We tenants learned from each other about the neighborhood milieu while there was a lack of confidence in the police. In Minneapolis today, a foreign woman would probably still need the news and the coaching that women supplied. One instance of advice: A woman should stay put if she hears violence, and if she reports it, never to reveal her role. Besides, police attitudes during a crime wave could be corrosive.
Image Stuart Miles @ FreeDigitalPhotos.net
During this decade of my life, I had little interest in violence or crime as reading or entertainment. I preferred literature that reflected life as it is, usually with infrequent crimes. Good authors can show the mundane day as development and make that as interesting as the action parts. I tried to do that in Tug of the Wishbone where, in the second part, my character Maureen was neighbor to a Minneapolis woman whose mother was murdered.  My book followed another theme so loss from murder and loss from divorce were perceived.
Since high school, I wondered at gratuitous violence on television. I wrote a paper on television violence in college, inquiring whether it might encourage violence in society. There wasn’t a lot of research on the subject then.

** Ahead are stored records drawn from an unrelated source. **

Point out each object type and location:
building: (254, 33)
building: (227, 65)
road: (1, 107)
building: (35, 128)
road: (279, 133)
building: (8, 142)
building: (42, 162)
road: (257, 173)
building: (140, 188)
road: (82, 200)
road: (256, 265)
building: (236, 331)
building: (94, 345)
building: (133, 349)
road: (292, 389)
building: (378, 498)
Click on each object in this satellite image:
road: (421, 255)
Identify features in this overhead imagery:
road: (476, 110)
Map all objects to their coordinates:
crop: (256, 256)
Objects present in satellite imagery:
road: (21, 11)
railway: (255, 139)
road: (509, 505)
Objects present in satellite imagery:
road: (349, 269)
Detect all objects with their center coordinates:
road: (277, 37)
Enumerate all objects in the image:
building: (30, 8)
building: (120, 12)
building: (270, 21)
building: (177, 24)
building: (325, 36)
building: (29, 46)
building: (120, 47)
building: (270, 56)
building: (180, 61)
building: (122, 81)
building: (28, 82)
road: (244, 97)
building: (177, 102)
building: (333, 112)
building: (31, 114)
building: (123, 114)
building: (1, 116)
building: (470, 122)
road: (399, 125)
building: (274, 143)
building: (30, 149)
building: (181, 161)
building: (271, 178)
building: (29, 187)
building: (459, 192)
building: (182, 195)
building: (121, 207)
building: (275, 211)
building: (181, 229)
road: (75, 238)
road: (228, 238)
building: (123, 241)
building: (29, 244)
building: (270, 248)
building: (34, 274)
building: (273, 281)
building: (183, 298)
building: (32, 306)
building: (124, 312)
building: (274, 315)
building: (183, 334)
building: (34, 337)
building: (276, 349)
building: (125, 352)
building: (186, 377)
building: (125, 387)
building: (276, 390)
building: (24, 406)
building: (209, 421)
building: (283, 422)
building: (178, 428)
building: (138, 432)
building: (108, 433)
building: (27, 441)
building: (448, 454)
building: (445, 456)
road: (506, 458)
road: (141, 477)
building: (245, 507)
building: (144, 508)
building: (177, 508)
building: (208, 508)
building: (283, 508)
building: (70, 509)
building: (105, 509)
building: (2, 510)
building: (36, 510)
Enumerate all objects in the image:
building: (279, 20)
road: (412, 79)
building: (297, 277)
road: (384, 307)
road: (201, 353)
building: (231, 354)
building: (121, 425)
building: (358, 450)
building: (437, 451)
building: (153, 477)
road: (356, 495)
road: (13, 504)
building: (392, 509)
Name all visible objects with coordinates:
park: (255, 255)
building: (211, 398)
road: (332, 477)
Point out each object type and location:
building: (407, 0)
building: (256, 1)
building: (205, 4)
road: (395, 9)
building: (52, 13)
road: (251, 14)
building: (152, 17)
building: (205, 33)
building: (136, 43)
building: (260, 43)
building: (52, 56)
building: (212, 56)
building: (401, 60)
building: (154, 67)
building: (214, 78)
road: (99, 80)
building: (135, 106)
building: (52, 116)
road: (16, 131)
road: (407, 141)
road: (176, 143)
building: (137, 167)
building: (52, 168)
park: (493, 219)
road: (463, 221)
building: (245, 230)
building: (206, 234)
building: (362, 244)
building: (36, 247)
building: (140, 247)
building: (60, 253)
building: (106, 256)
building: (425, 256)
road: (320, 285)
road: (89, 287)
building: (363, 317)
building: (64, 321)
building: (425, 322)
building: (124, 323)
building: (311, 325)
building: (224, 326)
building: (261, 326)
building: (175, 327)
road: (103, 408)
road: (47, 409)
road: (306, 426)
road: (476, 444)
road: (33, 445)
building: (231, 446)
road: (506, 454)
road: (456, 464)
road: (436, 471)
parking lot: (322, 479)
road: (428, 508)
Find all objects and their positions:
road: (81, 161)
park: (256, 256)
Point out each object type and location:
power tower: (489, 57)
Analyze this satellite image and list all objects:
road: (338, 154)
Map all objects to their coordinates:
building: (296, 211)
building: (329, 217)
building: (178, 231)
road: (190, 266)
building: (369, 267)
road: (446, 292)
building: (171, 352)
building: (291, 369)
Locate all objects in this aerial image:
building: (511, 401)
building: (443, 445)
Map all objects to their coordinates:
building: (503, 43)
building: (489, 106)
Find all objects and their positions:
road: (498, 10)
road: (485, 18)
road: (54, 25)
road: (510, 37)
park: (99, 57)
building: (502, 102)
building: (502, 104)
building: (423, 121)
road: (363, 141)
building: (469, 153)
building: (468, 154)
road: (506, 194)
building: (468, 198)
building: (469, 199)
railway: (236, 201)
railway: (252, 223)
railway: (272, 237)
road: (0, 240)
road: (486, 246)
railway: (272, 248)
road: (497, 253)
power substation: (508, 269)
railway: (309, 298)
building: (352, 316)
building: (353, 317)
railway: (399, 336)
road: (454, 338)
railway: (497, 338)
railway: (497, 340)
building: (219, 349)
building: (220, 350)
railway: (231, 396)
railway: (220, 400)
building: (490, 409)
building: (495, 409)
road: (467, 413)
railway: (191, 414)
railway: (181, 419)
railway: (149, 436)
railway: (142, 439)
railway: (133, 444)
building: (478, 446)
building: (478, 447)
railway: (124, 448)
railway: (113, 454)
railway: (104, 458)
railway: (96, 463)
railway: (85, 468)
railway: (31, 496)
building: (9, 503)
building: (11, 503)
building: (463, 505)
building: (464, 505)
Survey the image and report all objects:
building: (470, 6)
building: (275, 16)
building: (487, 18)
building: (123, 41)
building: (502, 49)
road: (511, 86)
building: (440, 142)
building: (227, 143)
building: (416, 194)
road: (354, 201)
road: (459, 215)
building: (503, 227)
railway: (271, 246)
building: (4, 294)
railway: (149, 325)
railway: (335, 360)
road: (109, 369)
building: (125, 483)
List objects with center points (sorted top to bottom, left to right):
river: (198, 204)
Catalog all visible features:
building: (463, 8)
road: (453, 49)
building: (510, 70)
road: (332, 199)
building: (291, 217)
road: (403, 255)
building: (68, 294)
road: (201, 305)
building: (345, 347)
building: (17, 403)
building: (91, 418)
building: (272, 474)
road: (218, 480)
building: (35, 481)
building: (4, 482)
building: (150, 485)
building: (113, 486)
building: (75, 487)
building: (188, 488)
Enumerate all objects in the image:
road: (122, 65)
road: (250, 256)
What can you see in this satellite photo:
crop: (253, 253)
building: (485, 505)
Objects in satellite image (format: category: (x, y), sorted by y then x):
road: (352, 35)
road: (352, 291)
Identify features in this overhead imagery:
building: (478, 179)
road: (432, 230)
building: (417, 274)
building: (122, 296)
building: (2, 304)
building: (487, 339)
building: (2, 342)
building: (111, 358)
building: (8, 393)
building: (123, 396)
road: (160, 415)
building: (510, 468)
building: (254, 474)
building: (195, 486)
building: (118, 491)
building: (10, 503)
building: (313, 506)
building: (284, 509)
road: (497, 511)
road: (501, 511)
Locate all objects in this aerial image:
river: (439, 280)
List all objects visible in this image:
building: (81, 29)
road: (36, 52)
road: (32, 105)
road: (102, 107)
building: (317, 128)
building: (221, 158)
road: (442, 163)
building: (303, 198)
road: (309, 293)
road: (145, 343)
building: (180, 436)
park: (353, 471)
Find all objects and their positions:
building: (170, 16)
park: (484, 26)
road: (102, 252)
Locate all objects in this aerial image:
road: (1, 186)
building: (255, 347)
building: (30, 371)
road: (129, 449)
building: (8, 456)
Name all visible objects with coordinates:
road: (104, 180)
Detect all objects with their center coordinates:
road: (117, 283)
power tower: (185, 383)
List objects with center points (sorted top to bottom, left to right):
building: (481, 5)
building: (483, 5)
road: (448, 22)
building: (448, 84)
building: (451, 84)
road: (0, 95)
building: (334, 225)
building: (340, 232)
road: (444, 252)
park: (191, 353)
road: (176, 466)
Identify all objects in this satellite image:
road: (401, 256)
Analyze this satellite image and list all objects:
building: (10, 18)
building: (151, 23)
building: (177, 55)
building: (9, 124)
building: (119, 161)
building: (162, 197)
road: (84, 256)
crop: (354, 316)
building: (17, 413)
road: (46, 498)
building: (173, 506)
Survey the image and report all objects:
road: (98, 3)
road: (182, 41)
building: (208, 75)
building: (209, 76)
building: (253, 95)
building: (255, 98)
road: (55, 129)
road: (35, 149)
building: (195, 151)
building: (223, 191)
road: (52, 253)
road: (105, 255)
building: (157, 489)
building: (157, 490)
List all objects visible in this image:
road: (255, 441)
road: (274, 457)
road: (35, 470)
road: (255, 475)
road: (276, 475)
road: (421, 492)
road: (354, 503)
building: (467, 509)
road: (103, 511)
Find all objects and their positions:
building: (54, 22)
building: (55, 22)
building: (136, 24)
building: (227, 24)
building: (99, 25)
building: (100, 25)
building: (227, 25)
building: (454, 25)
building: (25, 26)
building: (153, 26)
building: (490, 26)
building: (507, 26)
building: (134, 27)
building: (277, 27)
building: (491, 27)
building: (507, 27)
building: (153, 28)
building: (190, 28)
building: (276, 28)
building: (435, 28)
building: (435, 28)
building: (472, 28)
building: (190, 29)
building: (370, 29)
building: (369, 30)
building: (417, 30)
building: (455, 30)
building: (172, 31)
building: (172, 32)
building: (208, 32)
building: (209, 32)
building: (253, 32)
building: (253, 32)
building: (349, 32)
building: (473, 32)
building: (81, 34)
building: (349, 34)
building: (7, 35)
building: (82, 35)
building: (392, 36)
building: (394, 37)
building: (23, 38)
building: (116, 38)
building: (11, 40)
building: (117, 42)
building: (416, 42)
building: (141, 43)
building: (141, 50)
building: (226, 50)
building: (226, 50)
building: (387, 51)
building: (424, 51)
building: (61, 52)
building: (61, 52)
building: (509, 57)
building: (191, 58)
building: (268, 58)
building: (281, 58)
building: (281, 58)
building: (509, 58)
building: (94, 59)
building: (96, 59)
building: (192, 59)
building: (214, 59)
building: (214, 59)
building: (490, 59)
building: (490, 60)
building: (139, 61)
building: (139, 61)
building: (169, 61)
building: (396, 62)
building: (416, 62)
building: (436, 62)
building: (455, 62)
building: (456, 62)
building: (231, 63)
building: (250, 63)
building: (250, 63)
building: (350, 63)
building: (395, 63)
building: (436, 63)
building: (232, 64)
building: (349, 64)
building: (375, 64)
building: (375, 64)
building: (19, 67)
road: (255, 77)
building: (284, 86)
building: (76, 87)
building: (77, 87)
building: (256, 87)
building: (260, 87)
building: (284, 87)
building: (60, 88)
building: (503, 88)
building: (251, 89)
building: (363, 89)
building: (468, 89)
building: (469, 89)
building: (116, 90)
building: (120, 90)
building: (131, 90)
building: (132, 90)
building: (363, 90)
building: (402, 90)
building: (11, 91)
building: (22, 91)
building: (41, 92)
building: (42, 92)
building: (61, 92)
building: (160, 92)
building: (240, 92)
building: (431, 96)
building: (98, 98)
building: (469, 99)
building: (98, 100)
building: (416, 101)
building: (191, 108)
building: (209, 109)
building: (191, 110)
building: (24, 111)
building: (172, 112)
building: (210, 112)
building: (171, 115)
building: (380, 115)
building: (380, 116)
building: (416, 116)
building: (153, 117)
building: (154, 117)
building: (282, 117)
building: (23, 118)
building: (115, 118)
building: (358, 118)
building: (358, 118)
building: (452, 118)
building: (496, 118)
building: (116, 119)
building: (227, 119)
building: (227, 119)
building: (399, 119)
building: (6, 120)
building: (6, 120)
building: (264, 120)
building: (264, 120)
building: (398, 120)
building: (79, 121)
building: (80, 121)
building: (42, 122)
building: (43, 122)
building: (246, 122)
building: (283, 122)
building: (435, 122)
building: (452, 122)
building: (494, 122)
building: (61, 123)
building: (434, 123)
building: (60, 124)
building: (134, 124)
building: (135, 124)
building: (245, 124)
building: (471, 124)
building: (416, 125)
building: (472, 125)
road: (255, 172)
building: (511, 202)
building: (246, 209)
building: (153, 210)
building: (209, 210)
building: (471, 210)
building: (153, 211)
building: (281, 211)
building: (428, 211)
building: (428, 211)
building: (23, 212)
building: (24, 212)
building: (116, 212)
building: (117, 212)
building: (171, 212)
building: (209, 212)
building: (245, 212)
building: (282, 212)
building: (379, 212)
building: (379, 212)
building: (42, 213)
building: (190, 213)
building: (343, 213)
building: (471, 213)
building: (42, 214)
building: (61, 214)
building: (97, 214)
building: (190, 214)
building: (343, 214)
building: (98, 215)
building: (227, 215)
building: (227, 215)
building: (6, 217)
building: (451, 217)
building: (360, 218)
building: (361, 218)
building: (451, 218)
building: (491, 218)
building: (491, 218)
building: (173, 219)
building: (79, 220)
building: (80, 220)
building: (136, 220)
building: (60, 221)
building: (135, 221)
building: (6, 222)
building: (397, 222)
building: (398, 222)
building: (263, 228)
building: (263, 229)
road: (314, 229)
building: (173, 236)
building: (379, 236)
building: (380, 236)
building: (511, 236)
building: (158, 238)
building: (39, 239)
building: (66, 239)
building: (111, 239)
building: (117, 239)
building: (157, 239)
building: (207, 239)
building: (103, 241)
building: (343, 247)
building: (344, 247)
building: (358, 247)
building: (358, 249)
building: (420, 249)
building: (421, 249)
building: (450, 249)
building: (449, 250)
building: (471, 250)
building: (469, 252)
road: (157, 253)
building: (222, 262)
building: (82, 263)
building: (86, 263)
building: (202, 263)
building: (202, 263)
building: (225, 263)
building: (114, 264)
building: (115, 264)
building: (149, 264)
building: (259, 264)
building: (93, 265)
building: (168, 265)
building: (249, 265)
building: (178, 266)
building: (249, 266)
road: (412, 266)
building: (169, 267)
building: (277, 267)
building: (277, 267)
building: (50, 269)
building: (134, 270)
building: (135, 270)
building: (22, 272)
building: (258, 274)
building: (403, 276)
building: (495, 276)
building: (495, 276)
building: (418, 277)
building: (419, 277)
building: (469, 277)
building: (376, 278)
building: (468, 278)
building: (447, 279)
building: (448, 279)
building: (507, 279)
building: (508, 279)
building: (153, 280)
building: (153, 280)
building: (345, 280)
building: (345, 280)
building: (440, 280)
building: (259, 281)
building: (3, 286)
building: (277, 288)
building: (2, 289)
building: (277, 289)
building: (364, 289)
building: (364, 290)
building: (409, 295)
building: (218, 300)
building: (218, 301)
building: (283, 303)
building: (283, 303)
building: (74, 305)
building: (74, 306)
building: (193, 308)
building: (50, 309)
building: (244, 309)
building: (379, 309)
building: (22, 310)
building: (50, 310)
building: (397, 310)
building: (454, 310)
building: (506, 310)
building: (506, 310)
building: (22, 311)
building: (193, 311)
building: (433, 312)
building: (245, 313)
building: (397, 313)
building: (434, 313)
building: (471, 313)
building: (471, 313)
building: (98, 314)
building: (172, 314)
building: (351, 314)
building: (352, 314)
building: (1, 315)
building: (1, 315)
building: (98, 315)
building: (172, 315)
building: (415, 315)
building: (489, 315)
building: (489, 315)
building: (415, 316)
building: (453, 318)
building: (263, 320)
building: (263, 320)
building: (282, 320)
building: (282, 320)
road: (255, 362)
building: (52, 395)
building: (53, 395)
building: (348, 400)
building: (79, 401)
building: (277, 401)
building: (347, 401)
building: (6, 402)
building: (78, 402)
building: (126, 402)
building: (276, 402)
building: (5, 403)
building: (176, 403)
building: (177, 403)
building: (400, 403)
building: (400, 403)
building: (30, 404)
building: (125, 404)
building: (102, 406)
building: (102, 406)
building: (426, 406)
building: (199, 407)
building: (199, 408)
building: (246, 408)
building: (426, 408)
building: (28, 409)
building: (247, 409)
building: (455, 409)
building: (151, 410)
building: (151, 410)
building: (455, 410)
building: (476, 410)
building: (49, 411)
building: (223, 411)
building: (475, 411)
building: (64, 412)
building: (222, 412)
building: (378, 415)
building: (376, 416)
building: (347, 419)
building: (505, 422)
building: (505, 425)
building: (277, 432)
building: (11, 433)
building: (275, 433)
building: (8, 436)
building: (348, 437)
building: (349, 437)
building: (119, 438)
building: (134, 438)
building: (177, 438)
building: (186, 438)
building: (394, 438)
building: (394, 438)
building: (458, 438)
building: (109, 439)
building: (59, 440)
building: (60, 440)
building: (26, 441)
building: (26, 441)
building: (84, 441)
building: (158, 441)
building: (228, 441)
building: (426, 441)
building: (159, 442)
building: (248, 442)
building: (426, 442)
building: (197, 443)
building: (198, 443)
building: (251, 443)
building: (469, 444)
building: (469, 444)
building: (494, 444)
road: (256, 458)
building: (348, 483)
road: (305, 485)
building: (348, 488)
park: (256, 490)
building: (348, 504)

Growing up in a southern Minnesota county, I knew of one murder. A teenager shot a teacher through her living room window. In recent years, the Mower County sheriff’s office requested additional staff because of the unprecedented numbers of gun permit applications.
Last year, I watched airings of a show I liked in the 1960’s – The Man from U.N.C.L.E. Clever plots, the humor of Napoleon Solo, the variety of locales all kept my attention. The same thing happened that happened when I was young. I tired of the torture scenes and the number of characters shot to death.
My second job after college was reporter for a suburban St. Paul newspaper. Every week in 1978, I visited the Maplewood police chief and every week, he had little to report except for domestic violence. Today, a reporter there would be much busier. A recent report numbers violent crime at 87 annually with 4 murders and 151 burglaries.
While sensationalism pervaded journalism, the rise in violence seems sensational in itself. What does it mean if sensationalism pervades creative writing where the sky is only the inner limit? And imaginations are used for sensationalism?
Image Stuart Miles @ FreeDigitalPhotos.net
It isn't that violence, a part of the human story, should not be portrayed. But when violence is described without attention to the victim and the pain it incurs, a story becomes only a partial reality. Although I had opinions about television violence, I wanted to watch many Alfred Hitchcock movies when the VHS's were available. Hitchcock gave a more complete reality to the crime setting. Instead of concentrating on police and criminals as star characters, he often gave attention to characters affected by the criminal and while they were oblivious of an ensuing crime. This went along with the definition of crime – that crime violates other people’s lives.
Some years ago, I read Ovid’s Metaphorphoses. He retold violent Greek legends and also a flood myth with pathos and conscience that, even though the stories were distant in time, conveyed their impact. Ovid was writing in Ancient Rome; I wondered how far he lived from the Colosseum. Oh, he was banished by Augustus while writing the Metamorphoses. Previously he wrote love and erotic poetry. I was stunned at the finale to the unfinished Metamorphoses. Ovid stated that the human race had become violent because a man killed an animal for food. He implored the Romans to become vegetarians.
Image Simon Howden @ FreeDigitalPhotos.net
Even if people don't associate the current crimes in America with the fabrications in our arts and entertainment industries, it certainly looks as if a parallel world of real crime has occurred.